Knight Frank’s 2022 Küresel Konut Fiyatları Endeksi’nde OECD ülkelerinin tamamını da içeren 56 ülke arasında son 1 yılda konut fiyatlarında en yüksek artışın gözlemlendiği ülke Türkiye oldu. Türkiye, bu endekste 2. sıradaki ülkeye kıyasla nominal fiyatlarda yaklaşık 6 kat (%160), reel fiyatlarda ise yaklaşık 4 kat (%48) daha fazla artış yaşadı.

Gayrimenkul endeks verileri bugün Türkiye’nin en büyük beş kentinde kira ortalamalarının son bir yıl içinde %100’ün üzerinde arığını göstermektedir.
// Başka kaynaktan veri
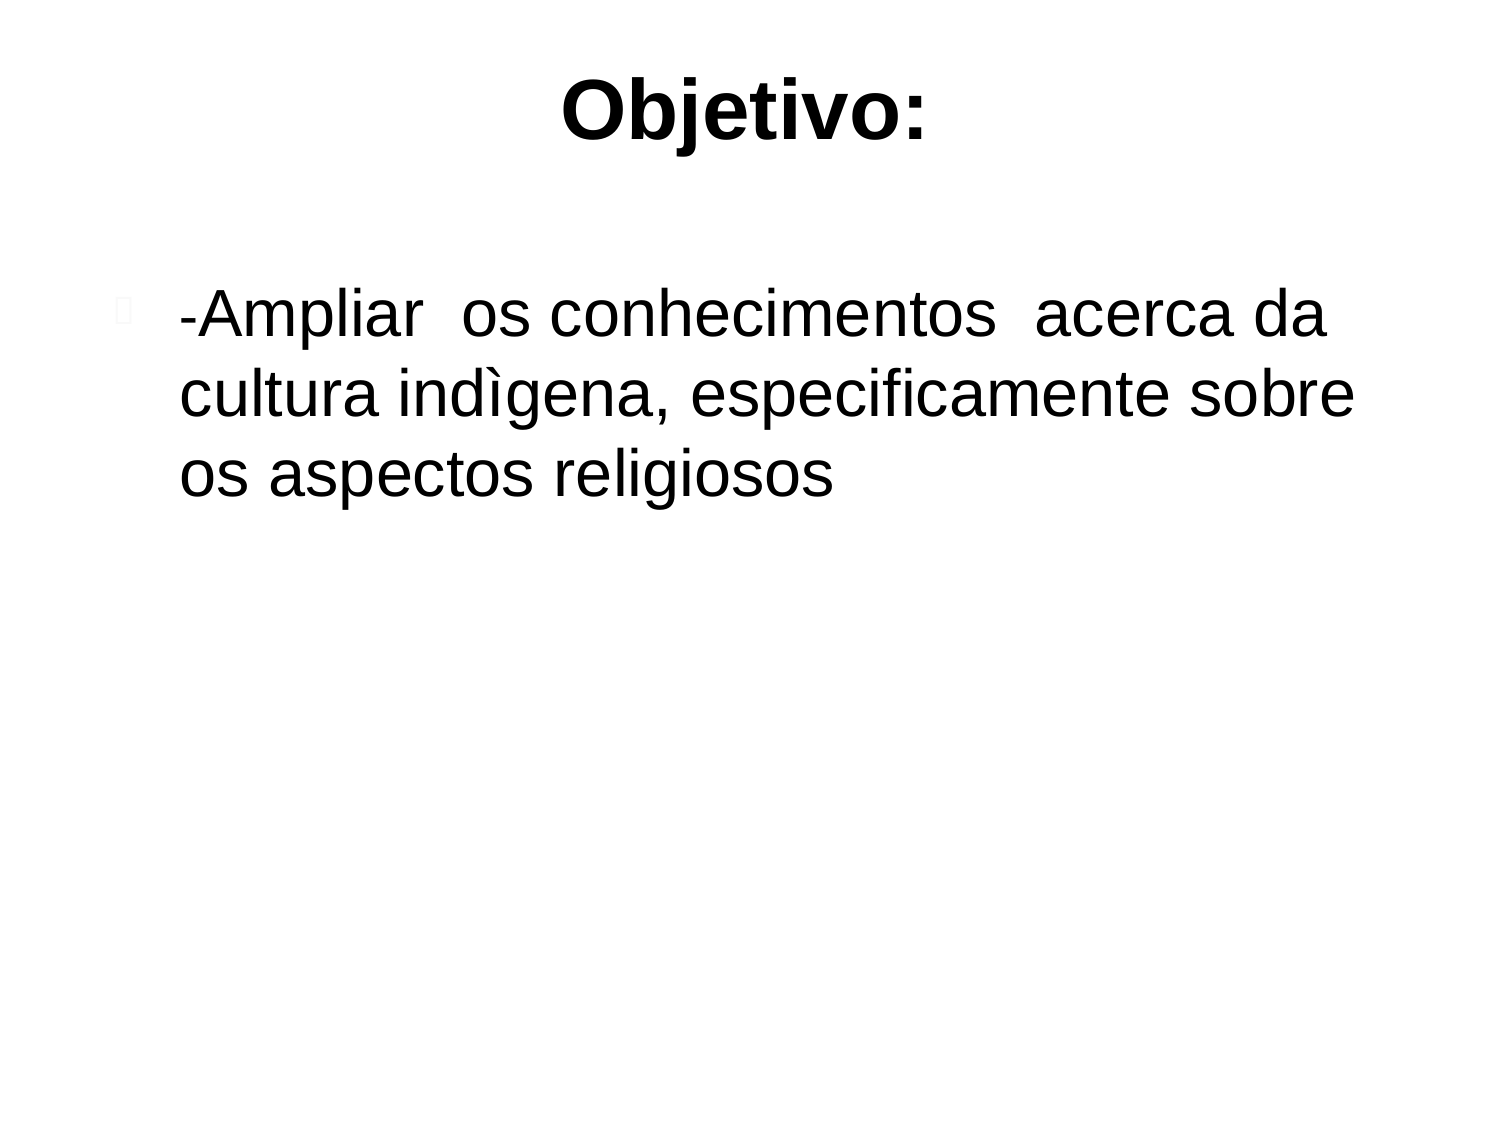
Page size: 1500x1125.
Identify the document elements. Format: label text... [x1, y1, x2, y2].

title Objetivo: [70, 46, 1421, 235]
list -Ampliar os conhecimentos acerca da cultura indìgena, especificamente sobre os aspectos religiosos [75, 262, 1425, 1035]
Ortalama kiralar İstanbul ve Antalya’da 10 bin TL, İzmir’de 6,9 bin TL, Ankara’da 5,5 bin TL ve Bursa’da 4 bin TL’ye yükselmiştir. Özellikle İstanbul ilçelerinde ne asgari ücretle ne de ortalama gelirlerle ev kiralayabilmek mümkündür.

İstanbul Planlama Ajansı’na göre kira artışları bu şekilde devam ederse, kiracıların %85’i kirasını ödeyemez duruma gelebilir. Sarıyer, Beşiktaş, Kadıköy gibi semtler ücretli emeğiyle geçinenlerin barınamadığı yerlere dönüşmekte, adeta soylulaştırmaya maruz bırakılmaktadır. Bilhassa İstanbul’da olmak üzere, Türkiye’nin bazı bölgelerinde konut sahipliği de sadece üst gelirlilerin ve servet sahiplerinin faydalanabileceği bir imtiyaza dönüşmektedir. Eylül 2022 itibariyle, Türkiye genelinde konut fiyatları geçtiğimiz yılın aynı dönemine göre %189 artmıştır.

Konut fiyatlarındaki artış izlenen ekonomi politikalarının doğal bir sonucu olarak ortaya çıkmıştır. Ekonomik belirsizlik, birikim sahibi insanların ne Türk Lirası ne döviz cinsinden güvenli bir yatırım aracı bulabilmesi, doğal olmayan şekilde düşük tutulan faizler, gurbetçi ve yabancıların artan kurla beraber döviz cinsinden görece ucuzlayan gayrimenkule gösterdiği ek taleple birlikte konut piyasasında fiyat artışının önüne geçilememiştir. Kısacası izlenen politikalar sonucunda konutun barınma işlevi geride kalmış, yatırım aracı olma işlevi öne çıkmıştır.